One of the aims of the workshop was therefore to trace the links between ‘loss’, migration and displacement that have emerged in different literatures and empirical contexts. We also asked whether current and new cycles of displacement can still be usefully understood through this prism. At the same time, we wanted to examine continuities between current conditions of displacement, such as the forced migration of Syrian refugees, with other periods and types of loss within and outside Turkey and the Ottoman Empire, including the losses experienced by Turkey’s Kurdish population. A major question that emerged was about whether we need to think newly about the types of losses that we are examining in these current contexts or to what extent we are talking about new losses altogether. We discussed examples and theories of how loss is produced and how its theorisations can help us not only to describe displacement and mobility but also to understand the political, social and cultural conditions in which they are (re)produced and experienced. Ultimately, this pushed us to debate how loss can help us connect current experiences of displacement not only to multiple pasts but also to potential -imagined or not- futures.

nature_mourningThe workshop was divided into a number of important thematics such as ‘Minorities, Belonging and Justice’, ‘State-building, displacement and diasporas’, ‘Gendered loss’, ‘Border transformation and social change’, ‘Narratives, memories and emotions’. Papers focused thus on minority groups (Turkish minorities in Greece and Greek minorities in Turkey for example), the relationship of Turkish Kurds to the Kurdish state, Turkish Kurdish diasporas in the UK, Syrian refugees in Turkey, as well as work on archaeology, heritage and artistic spaces in Turkey. The final day papers moved us outside of Turkey into a broader reading of loss and displacement in contexts such as South Africa, Poland and the UK.

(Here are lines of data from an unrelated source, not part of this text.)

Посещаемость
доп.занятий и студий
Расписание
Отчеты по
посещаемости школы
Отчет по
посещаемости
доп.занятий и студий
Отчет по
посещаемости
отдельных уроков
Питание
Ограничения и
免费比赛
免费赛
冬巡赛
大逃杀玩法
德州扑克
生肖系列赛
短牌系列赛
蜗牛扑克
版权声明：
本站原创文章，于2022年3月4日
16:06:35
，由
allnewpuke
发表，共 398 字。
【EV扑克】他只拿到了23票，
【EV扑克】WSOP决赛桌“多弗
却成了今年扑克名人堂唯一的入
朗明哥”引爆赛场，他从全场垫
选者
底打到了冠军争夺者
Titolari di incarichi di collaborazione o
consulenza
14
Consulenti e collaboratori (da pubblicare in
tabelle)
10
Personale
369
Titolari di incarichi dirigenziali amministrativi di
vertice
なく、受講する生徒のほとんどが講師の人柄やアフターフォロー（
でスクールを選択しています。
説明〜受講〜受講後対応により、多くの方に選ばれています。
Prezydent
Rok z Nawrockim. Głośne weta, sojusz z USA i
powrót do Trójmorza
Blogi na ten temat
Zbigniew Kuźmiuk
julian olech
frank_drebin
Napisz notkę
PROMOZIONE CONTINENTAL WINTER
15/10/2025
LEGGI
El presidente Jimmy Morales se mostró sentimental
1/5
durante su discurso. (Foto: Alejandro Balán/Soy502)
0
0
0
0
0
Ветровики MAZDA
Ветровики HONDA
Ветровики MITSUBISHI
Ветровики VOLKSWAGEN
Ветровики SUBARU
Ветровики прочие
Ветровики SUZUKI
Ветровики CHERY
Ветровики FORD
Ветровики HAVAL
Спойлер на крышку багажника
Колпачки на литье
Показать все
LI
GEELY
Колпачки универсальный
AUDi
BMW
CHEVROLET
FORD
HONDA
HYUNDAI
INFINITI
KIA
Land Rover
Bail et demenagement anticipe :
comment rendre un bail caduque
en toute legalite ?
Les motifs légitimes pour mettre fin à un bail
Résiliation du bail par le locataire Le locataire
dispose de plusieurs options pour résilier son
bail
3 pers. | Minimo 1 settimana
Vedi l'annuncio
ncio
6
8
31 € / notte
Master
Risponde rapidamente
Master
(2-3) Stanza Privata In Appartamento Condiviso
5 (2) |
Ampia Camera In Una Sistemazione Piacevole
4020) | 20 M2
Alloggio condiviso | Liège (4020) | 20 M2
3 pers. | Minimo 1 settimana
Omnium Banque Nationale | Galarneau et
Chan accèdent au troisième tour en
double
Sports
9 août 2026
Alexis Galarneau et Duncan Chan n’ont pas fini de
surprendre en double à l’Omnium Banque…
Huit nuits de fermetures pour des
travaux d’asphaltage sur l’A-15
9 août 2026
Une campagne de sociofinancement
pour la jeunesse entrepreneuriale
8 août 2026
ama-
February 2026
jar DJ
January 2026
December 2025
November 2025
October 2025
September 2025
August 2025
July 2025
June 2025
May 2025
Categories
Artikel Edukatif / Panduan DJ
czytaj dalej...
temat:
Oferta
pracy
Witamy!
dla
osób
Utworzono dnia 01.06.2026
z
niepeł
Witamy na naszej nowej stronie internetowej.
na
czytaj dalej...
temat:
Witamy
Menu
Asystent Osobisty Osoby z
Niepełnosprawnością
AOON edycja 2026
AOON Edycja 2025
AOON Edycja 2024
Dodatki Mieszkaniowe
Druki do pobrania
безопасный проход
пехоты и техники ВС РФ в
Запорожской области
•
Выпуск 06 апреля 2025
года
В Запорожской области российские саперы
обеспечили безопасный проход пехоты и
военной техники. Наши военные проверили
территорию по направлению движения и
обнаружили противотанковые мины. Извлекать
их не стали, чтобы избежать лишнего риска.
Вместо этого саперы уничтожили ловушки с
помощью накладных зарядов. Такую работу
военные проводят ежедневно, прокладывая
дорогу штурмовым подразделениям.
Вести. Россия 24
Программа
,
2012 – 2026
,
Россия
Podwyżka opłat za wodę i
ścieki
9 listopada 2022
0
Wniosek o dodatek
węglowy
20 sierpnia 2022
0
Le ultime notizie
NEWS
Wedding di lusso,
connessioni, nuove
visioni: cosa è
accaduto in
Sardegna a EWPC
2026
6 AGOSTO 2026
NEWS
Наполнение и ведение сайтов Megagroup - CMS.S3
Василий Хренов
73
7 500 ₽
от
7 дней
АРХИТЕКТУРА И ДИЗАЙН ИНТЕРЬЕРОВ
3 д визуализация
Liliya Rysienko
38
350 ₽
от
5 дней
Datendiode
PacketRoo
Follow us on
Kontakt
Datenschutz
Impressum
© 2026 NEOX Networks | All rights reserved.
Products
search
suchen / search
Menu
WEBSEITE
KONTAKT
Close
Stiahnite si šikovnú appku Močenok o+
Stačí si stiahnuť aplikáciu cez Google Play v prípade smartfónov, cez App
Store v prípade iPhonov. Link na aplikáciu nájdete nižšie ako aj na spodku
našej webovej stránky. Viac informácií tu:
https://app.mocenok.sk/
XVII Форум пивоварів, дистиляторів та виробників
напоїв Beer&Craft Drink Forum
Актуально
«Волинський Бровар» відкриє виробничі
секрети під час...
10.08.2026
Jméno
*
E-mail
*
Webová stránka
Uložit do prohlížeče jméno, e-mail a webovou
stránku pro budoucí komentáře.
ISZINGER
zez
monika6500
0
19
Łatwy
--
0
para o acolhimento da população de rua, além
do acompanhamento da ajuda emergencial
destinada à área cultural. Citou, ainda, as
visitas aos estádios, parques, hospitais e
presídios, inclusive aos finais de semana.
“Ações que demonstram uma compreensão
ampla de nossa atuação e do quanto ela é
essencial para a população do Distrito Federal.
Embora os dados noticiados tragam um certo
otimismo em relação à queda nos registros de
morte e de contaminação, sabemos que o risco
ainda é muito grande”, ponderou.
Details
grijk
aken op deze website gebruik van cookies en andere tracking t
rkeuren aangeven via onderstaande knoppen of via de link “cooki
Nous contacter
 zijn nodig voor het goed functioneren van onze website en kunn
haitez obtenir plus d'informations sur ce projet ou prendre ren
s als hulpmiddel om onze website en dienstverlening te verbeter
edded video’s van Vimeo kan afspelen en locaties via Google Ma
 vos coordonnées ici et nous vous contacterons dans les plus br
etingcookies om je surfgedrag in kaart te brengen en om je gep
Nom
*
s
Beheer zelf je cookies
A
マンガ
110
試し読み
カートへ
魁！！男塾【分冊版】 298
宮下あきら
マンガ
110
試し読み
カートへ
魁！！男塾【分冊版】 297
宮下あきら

This week for the thematic week on loss, five of our workshop participants will be blogging about their work and their participation in the workshop. This is just a taste of what the larger essence of our workshop entailed but we are delighted to be able to share the creativity and passion with which our participants approach their work. Tomorrow’s blog is by Charlotte Hamid entitled ‘Loss in times of revolution and exile’. This is a contribution solidly anchored in the freshness of having just returned from what is important and challenging fieldwork. Charlotte shares the voices and stories of her Syrian interlocutors in a way which encourages reflection and action. The following day we hear from two of our participants: Ipek Demir in an eloquent reflection entitled ‘From self-identified ‘Turkish migrants’ to ‘Kurdish Diaspora’’ in London speaks about her intellectual engagement with loss through her career, and how it works in conjunction with a theory of ignorance to understand what Ipek calls the ‘de-turkification’ of Kurdish diasporic communities living in London. This reflection is followed by the very personal and emotive childhood tale by Mehmet Kurt. Entitled ‘A Tale of Two Stones’ Mehmet takes us on an emotionally charged journey into his past to reflect on how the vagaries of loss have shaped his life course as a member of the Kurdish minority in Turkey. Day four sees Samuel Hardy present us with the complexities of archaeology as a discipline alongside the employment difficulties archaeologists face in Turkey in a post entitled Urban development and the resistance of archaeology’. Sam’s blog provides a critical reflection on how bound up archaeology in Turkey is with the vagaries of loss. Finally, we close with a reflection from Dalene Swanson who in her post entitled ‘No wall to lean on’ weaves together some of the critical aspects of the workshop by mapping the connections between crisis, loss and UBUNTU. Dalene closes this thematic week for us by reminding us that through all the complexities of understanding loss and displacement, we must indeed remember the urgent need to respond to such issues as compassionately and as humanely as possible. It is indeed this that we hoped for most in our bringing together a collective striving to understand loss and displacement.